Spectral Gap and Decay of Correlations in U(1)-Symmetric Lattice Systems in Dimensions D<2

TL;DR

This paper proves that in U(1)-symmetric lattice systems with fractal dimensions less than 2, a spectral gap ensures correlations decay stretched exponentially, ruling out long-range order.

Contribution

It extends the McBryan-Spencer method to zero temperature for systems with U(1) symmetry and fractal dimensions, allowing for ground state degeneracy.

Findings

Spectral gap implies stretched exponential decay of correlations.

Results apply to quantum spin and electron models on fractal lattices.

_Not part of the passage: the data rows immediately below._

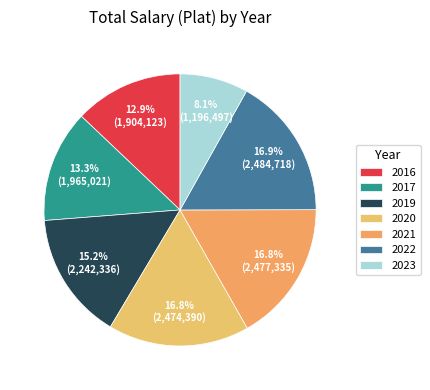

What is the change in value from 2019 to 2023?

-1045839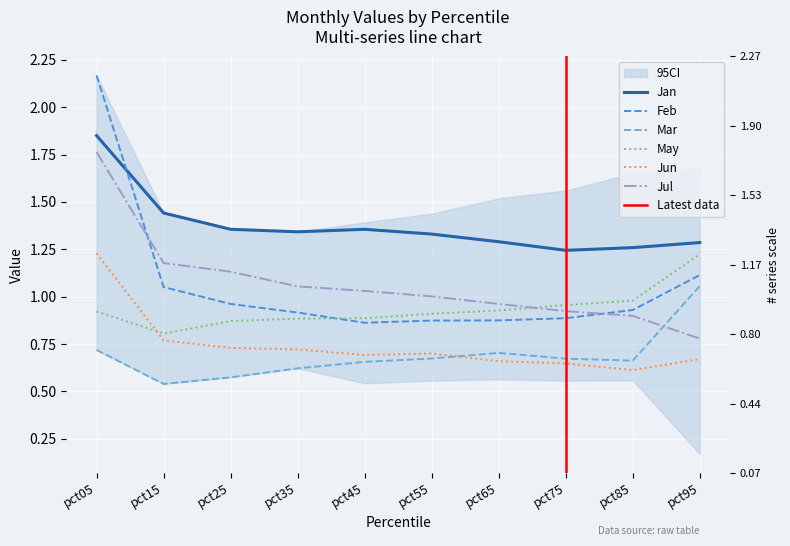

Which series has the widest spread of values?

Feb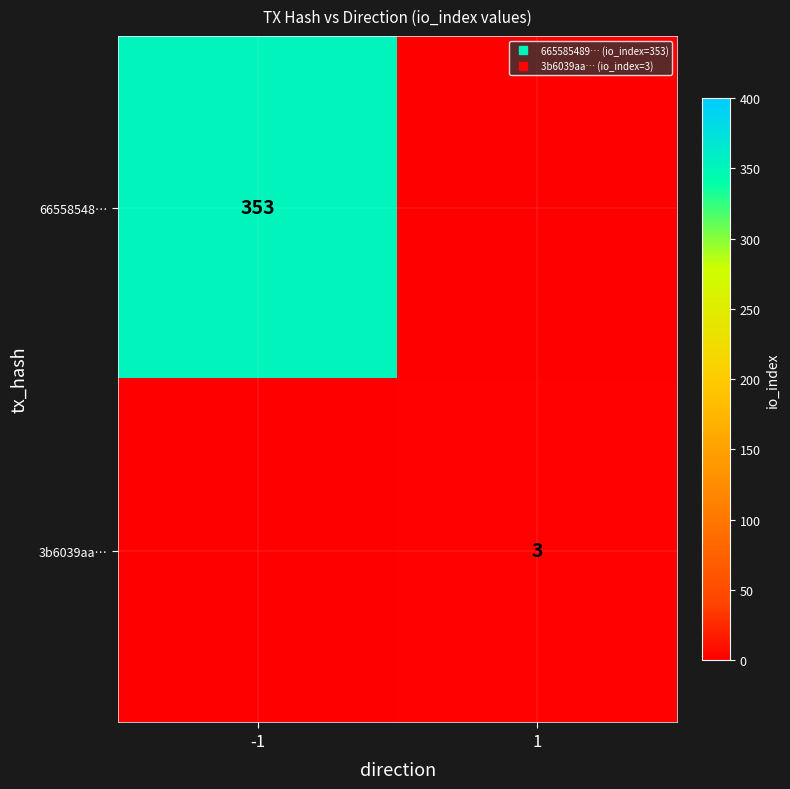

Which category has the highest value across all series?

-1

Bounds exclude magnetic and electric long-range order.

Abstract

We consider many-body systems with a global U(1) symmetry on a class of lattices with the (fractal) dimensions D<2 and their zero temperature correlations whose observables behave as a vector under the U(1) rotation. For a wide class of the models, we prove that if there exists a spectral gap above the ground state, then the correlation functions have a stretched exponentially decaying upper bound. This is an extension of the McBryan-Spencer method at finite temperatures to zero temperature. The class includes quantum spin and electron models on the lattices, and our method also allows finite or infinite (quasi)degeneracy of the ground state. The resulting bounds rule out the possibility of the corresponding magnetic and electric long-range order.